Telenor has major share in the parent company Vimpelcom that owns Mobilink. While it undergoes a nationwide end-to-end swap to ZTE (to be completed by September 2013), and Mobilink finalizes the decision to award a five (plus) years of complete planning and optimization contract to two of the four bidding vendors, Telenor can perhaps have a 50-50 joint venture with Mobilink that will allow subscribers of both networks to roam across both networks at no additional cost.

Meanwhile both the operators shall operate, maintain and optimize their networks as separate entities. This proposition proceeds from the much appreciated merger between T-Mobile and Orange in UK called “Everything Everywhere”.

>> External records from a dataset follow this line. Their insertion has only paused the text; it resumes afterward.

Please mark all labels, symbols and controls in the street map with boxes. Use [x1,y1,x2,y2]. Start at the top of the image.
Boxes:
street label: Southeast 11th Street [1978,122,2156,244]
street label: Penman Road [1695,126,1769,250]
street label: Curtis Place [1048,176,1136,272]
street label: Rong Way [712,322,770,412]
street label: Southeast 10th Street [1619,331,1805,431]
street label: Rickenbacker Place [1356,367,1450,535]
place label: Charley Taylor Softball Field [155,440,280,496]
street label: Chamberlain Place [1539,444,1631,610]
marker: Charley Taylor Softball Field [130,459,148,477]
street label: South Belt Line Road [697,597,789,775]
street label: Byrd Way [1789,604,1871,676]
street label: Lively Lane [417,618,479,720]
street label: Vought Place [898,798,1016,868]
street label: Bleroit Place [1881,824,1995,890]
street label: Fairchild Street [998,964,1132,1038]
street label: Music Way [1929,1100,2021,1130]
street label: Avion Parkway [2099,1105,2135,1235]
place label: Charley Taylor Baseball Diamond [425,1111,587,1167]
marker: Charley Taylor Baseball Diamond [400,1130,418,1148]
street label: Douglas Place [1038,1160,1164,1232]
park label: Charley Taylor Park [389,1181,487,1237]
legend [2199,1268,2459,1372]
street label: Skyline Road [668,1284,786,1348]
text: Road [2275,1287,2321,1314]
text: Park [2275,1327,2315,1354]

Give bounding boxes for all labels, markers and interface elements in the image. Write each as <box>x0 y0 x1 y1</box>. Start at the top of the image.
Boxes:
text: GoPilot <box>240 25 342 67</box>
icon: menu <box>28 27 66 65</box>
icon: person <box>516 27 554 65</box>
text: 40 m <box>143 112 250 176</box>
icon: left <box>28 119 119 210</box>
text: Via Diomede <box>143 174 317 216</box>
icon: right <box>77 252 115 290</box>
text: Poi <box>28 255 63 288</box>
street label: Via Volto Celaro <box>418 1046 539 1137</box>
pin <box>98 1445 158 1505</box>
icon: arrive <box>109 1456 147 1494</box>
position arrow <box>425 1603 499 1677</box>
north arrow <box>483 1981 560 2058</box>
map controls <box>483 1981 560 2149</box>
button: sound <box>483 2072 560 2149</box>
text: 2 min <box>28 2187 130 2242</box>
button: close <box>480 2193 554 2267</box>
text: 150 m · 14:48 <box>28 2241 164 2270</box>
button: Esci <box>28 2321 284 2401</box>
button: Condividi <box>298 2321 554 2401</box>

As Mobilink awards a long term Managed Services and radio planning/optimization contract to the two vendors (so far Alcatel Lucent and Huawei as finalists), it’ll have to shift its permanent resource to the vendors for a certain number of years. This shift of resource can very well be coupled with such a venture. A deal as big as this, has to flow from the ranks of Vimpelcom excellencies where Telenor holds a lion’s share of stake.

The idea and its implementation seems a far off thing, no doubt, but there’s no harm in juggling with the balls before the curtain parts. This will largely affect the technical end of 3G implementation and, what seems certain at this point in time, shall reduce the capital expenditures for both networks while operational expenditures remain the same resulting into higher customer satisfaction and increased revenues. Win-win situation for everyone.